TO DO: The entries must be set down again word for word; no pictures belong in the copy.

Source data
┌──

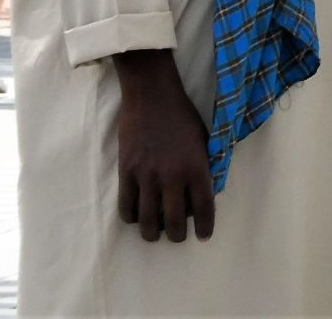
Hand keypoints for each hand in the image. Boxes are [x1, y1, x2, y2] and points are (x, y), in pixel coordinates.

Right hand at [113, 50, 214, 242]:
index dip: (205, 227)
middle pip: (174, 221)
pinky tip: (137, 216)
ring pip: (147, 220)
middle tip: (177, 236)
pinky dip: (131, 218)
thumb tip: (203, 193)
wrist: (152, 96)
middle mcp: (172, 176)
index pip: (204, 207)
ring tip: (155, 233)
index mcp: (196, 167)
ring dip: (152, 233)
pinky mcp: (126, 172)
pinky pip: (126, 207)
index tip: (203, 236)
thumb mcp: (204, 140)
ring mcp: (147, 176)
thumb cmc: (182, 116)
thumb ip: (204, 167)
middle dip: (177, 235)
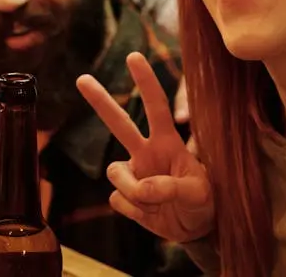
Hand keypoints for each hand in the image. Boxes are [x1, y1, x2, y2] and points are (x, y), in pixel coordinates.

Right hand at [77, 52, 213, 242]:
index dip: (146, 82)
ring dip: (134, 192)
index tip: (134, 56)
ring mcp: (133, 173)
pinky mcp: (124, 195)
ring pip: (115, 173)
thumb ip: (173, 188)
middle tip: (82, 78)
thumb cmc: (203, 203)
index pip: (157, 108)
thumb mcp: (199, 195)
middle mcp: (146, 152)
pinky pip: (118, 200)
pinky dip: (135, 211)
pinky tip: (150, 213)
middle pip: (119, 123)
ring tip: (157, 204)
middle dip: (100, 101)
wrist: (193, 230)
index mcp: (168, 143)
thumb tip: (143, 188)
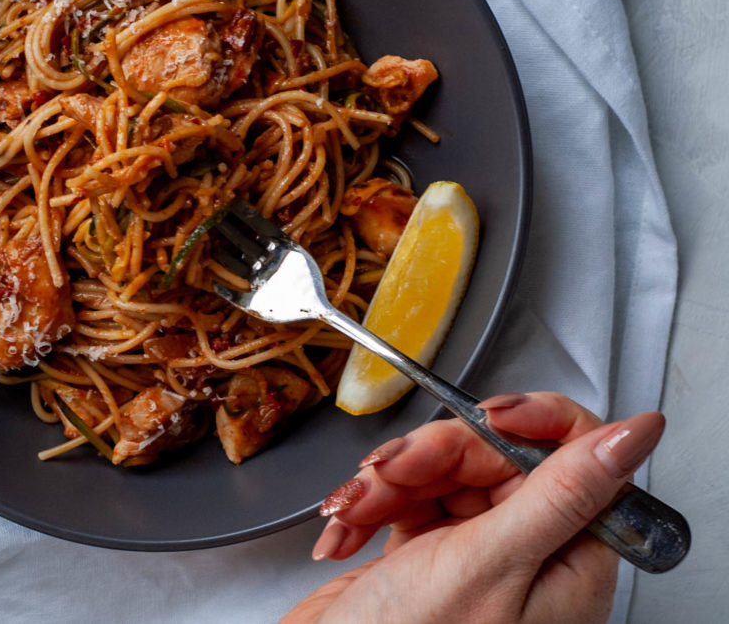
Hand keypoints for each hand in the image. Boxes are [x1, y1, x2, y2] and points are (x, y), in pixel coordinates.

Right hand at [284, 392, 664, 622]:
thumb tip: (633, 435)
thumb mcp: (487, 565)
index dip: (533, 423)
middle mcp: (528, 557)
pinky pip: (406, 496)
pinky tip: (348, 528)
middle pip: (495, 456)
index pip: (578, 459)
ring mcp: (474, 553)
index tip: (487, 416)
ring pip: (442, 471)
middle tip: (393, 472)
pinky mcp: (425, 551)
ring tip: (357, 509)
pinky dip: (371, 505)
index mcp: (566, 565)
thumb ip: (560, 494)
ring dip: (388, 482)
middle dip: (431, 456)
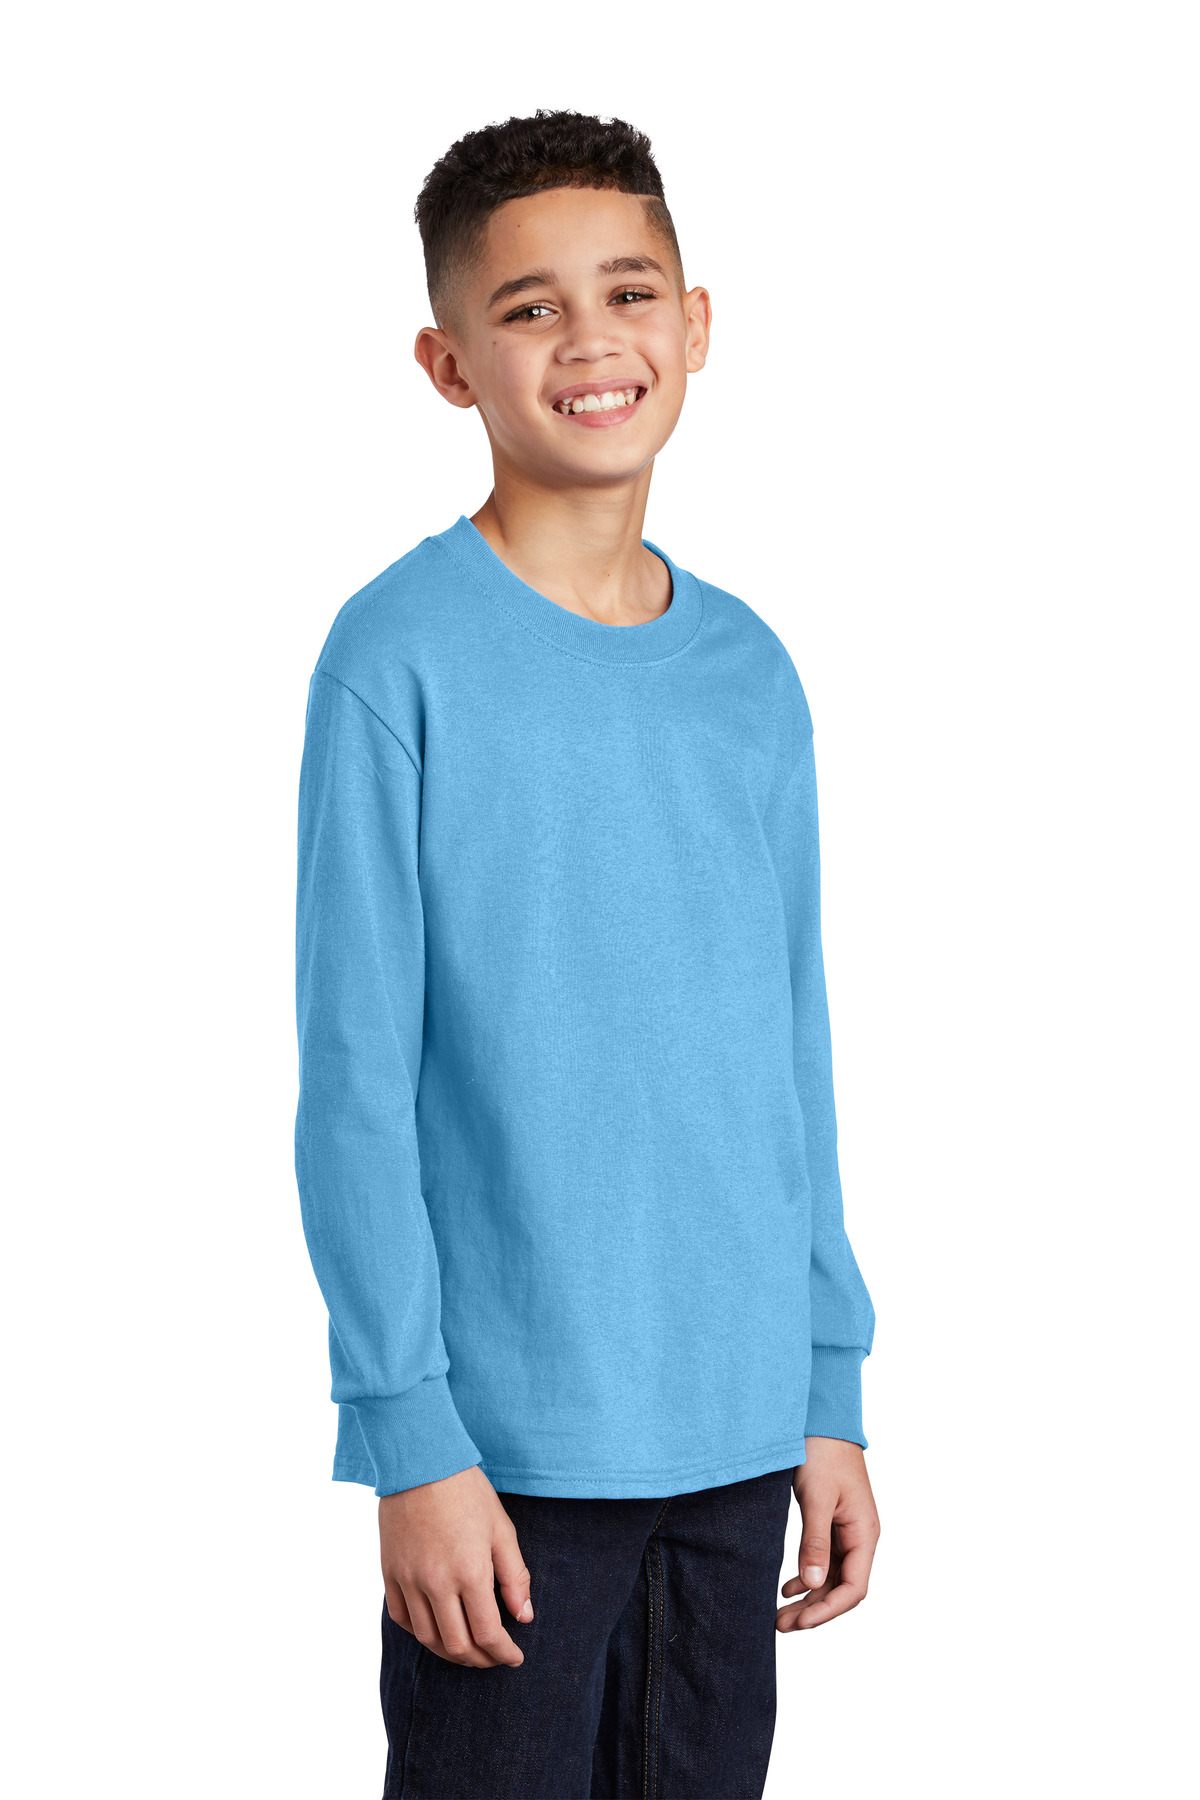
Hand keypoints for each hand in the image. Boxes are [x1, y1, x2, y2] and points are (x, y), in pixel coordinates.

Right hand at [379, 1463, 533, 1667]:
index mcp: (469, 1572)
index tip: (515, 1658)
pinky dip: (421, 1633)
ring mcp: (408, 1580)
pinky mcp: (389, 1573)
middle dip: (481, 1660)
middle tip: (495, 1658)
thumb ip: (514, 1577)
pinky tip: (436, 1629)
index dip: (504, 1654)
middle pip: (457, 1646)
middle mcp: (436, 1583)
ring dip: (451, 1653)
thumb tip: (524, 1617)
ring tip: (468, 1651)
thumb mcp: (501, 1528)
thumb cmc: (466, 1490)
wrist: (420, 1461)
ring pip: (428, 1638)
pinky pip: (402, 1618)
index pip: (488, 1633)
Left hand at [778, 1437, 879, 1630]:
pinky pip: (824, 1560)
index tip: (798, 1622)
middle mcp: (860, 1537)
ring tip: (780, 1613)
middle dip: (814, 1610)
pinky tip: (787, 1587)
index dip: (827, 1610)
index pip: (853, 1588)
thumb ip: (815, 1542)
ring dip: (809, 1597)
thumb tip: (813, 1585)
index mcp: (864, 1533)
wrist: (822, 1419)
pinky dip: (807, 1576)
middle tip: (781, 1625)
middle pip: (842, 1588)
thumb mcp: (816, 1498)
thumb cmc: (822, 1453)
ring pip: (831, 1577)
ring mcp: (847, 1531)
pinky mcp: (832, 1522)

└──

SOLUTION TO THE PROBLEM:
Hand keypoints for each hand in the image. Boxes are [x1, y1, x2, y2] and points are (x, y), in pixel coordinates.

Right hand at [113, 50, 214, 242]:
index dip: (205, 227)
middle pip: (174, 221)
pinky tip: (137, 216)
ring pip: (147, 220)
middle tip: (177, 236)
pinky dip: (131, 218)
thumb tip: (203, 193)
wrist: (152, 96)
middle mcp: (172, 176)
index pip: (204, 207)
ring tip: (155, 233)
index mcp: (196, 167)
ring dip: (152, 233)
pinky mcp: (126, 172)
pinky pip: (126, 207)
index tip: (203, 236)
thumb mcp: (204, 140)
ring mcp: (147, 176)
thumb cmc: (182, 116)
thumb ip: (204, 167)
middle dip: (177, 235)
Hand keypoints for each hand in the image. Boxes are [x1, y1, x2, y2] and points are (x, y), in pixel coordinates.

Right hand at [77, 52, 213, 242]:
index dip: (146, 82)
ring dip: (134, 192)
index tip: (134, 56)
ring mcp: (133, 173)
pinky mcp: (124, 195)
ring pip: (115, 173)
thumb ip: (173, 188)
middle tip: (82, 78)
thumb cmc: (203, 203)
index pip: (157, 108)
thumb mcp: (199, 195)
middle mcp: (146, 152)
pinky pip: (118, 200)
pinky dip: (135, 211)
pinky tip: (150, 213)
middle pip: (119, 123)
ring tip: (157, 204)
middle dip: (100, 101)
wrist: (193, 230)
index mcp: (168, 143)
thumb tip: (143, 188)
Hand keypoints for each hand in the image. Boxes are [x1, y1, x2, y2] and points are (x, y), in pixel coordinates.

Right hand at [284, 392, 664, 622]:
thumb tip: (633, 435)
thumb mcp: (487, 565)
index dip: (533, 423)
middle mcp: (528, 557)
pinky pip: (406, 496)
pinky tip: (348, 528)
middle pip: (495, 456)
index pip: (578, 459)
ring mcp: (474, 553)
index tip: (487, 416)
ring pip: (442, 471)
middle tip: (393, 472)
pinky mcp: (425, 551)
ring tip: (357, 509)
pinky dip: (371, 505)
index mcp: (566, 565)
thumb ip: (560, 494)
ring dip: (388, 482)
middle dip: (431, 456)
Hand keypoints for each hand in the image. Boxes are [x1, y1, x2, y2] and points are (x, y), in pixel coordinates.

Right hand at [379, 1463, 533, 1667]:
index mcp: (469, 1572)
index tip: (515, 1658)
pinky dip: (421, 1633)
ring mcp: (408, 1580)
pinky mcp: (389, 1573)
middle dip: (481, 1660)
middle tip: (495, 1658)
thumb ip: (514, 1577)
pinky tip: (436, 1629)
index dip: (504, 1654)
middle pip: (457, 1646)
middle mcp: (436, 1583)
ring dip: (451, 1653)
thumb tip: (524, 1617)
ring tip: (468, 1651)
thumb mcp: (501, 1528)
thumb cmc: (466, 1490)
wrist: (420, 1461)
ring pip: (428, 1638)
pinky pip: (402, 1618)
index pip: (488, 1633)
Left hand at [778, 1437, 879, 1630]:
pinky pip: (824, 1560)
index tip: (798, 1622)
middle mcp: (860, 1537)
ring tip: (780, 1613)
middle dip: (814, 1610)
pinky tip: (787, 1587)
index dip: (827, 1610)
index pip: (853, 1588)
thumb ip: (815, 1542)
ring dip: (809, 1597)
thumb tip: (813, 1585)
index mcp: (864, 1533)
wrist: (822, 1419)
pinky dip: (807, 1576)
middle tip: (781, 1625)
middle pip: (842, 1588)
thumb mcp: (816, 1498)
thumb cmc: (822, 1453)
ring pip: (831, 1577)
ring mcp: (847, 1531)
pinky mcp: (832, 1522)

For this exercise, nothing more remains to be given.